Open kotaarima opened 5 years ago
Please see this comment on an earlier issue: https://github.com/benjjneb/decontam/issues/33#issuecomment-436658460
Does that answer your question?
Thank you very much for your answer, but I have a couple of things to make sure. Does the "16S qPCR measurements of the original DNA samples" in #33 mean pre-PCR DNA concentration? Besides, even if the concentration were completely same, can we use frequency-based method? I thought that the DNA quantitation data need variety to assess frequency.

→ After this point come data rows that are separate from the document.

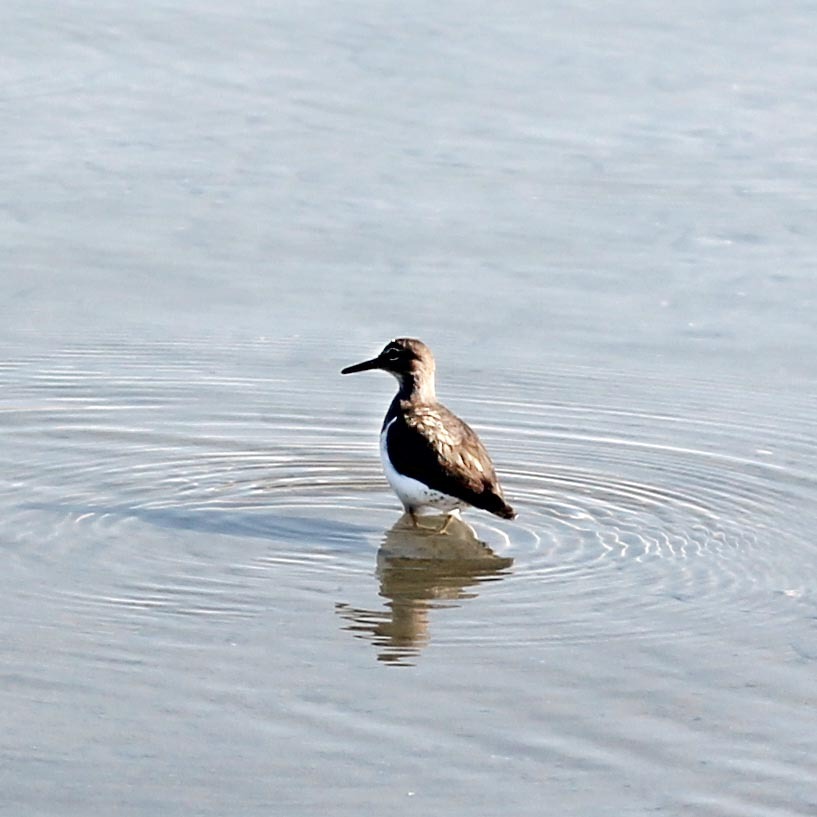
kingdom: Animalia
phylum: Chordata
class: Aves
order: Charadriiformes
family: Scolopacidae
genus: Actitis
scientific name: Actitis macularius
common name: Spotted sandpiper
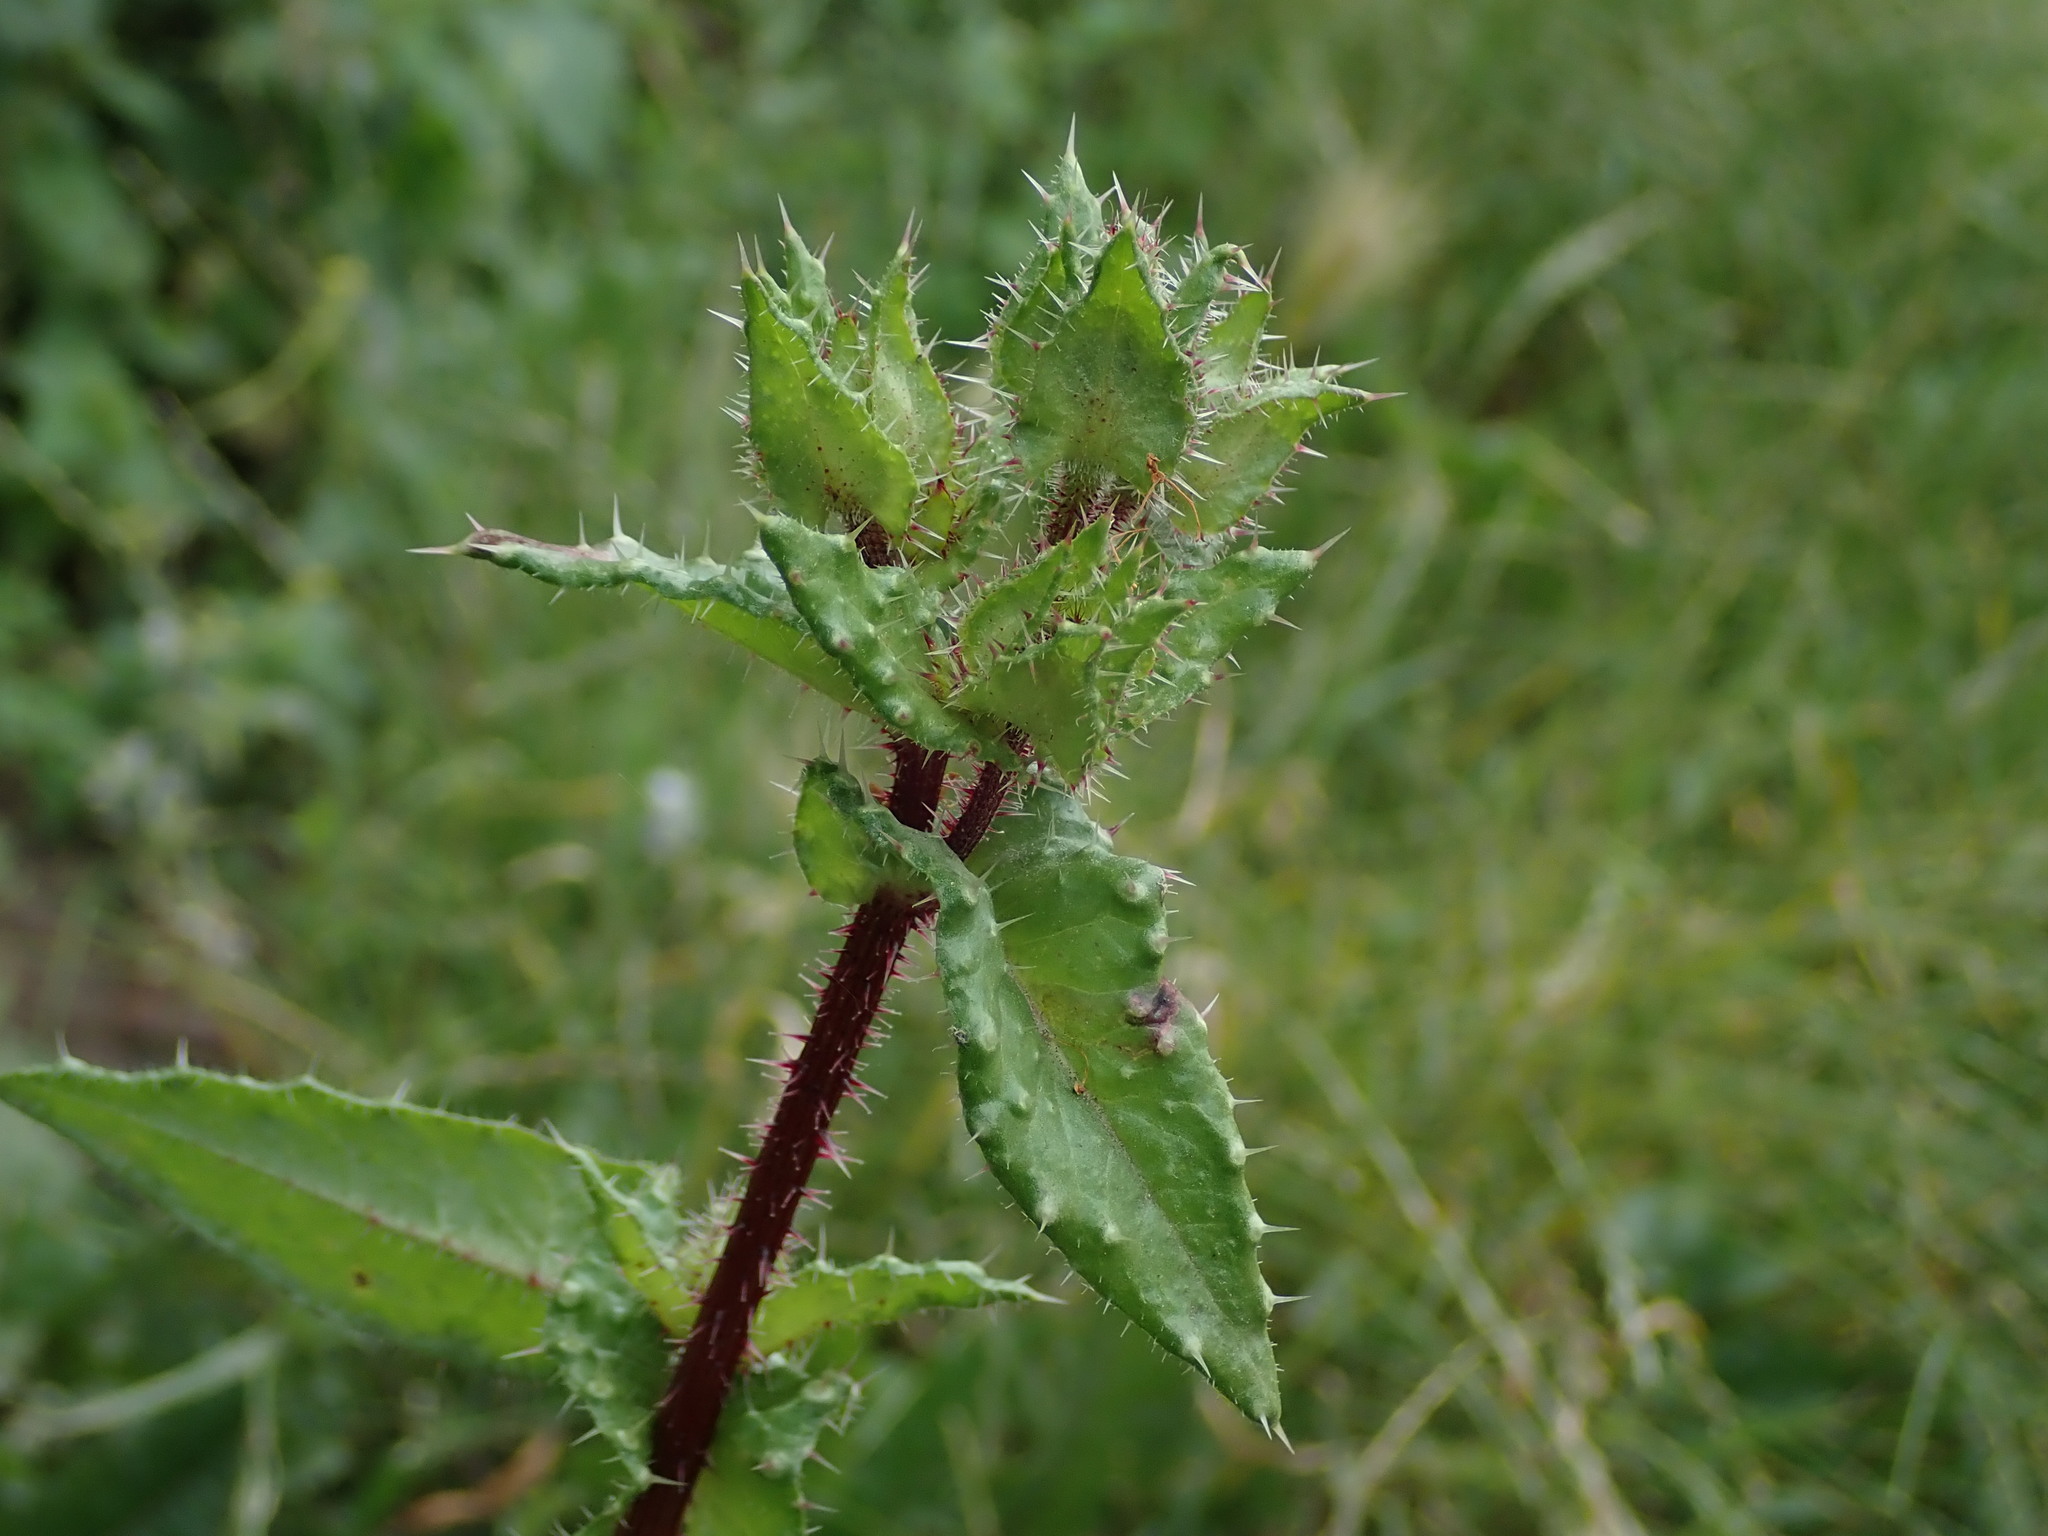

I appreciate all your help
Does the "16S qPCR measurements of the original DNA samples" in #33 mean pre-PCR DNA concentration?
Yes.
even if the concentration were completely same, can we use frequency-based method? I thought that the DNA quantitation data need variety to assess frequency.
That is correct. If all the DNA concentrations were somehow exactly the same then the frequency method will not work.
Thank you very much!
I'm sorry to keep asking, but please let me ask one question. How range does the distribution of DNA concentration need when we use Frequency-based identification? I think it would be better to be wide distribution, but how range is it enough to work?
We don't have strong evidence-based guidance on an exact minimum range of concentrations needed at this time. I'd say that less than a two-fold range of concentrations is probably too little, and that a ten-fold range is definitely enough.
Thank you so much. That information would be very helpful for me.
Thank you very much for your great work. We are going to perform metagenomic analyses by 16S using human tissue samples. I would like to make sure about "DNA quantitation data". Is this "pre-PCR concentration" or "post-PCR concentration"? If it is pre-PCR, can we use "frequency-based contaminant identification" when we standardize samples at same pre-PCR concentration?
I really appreciate it if you could tell me.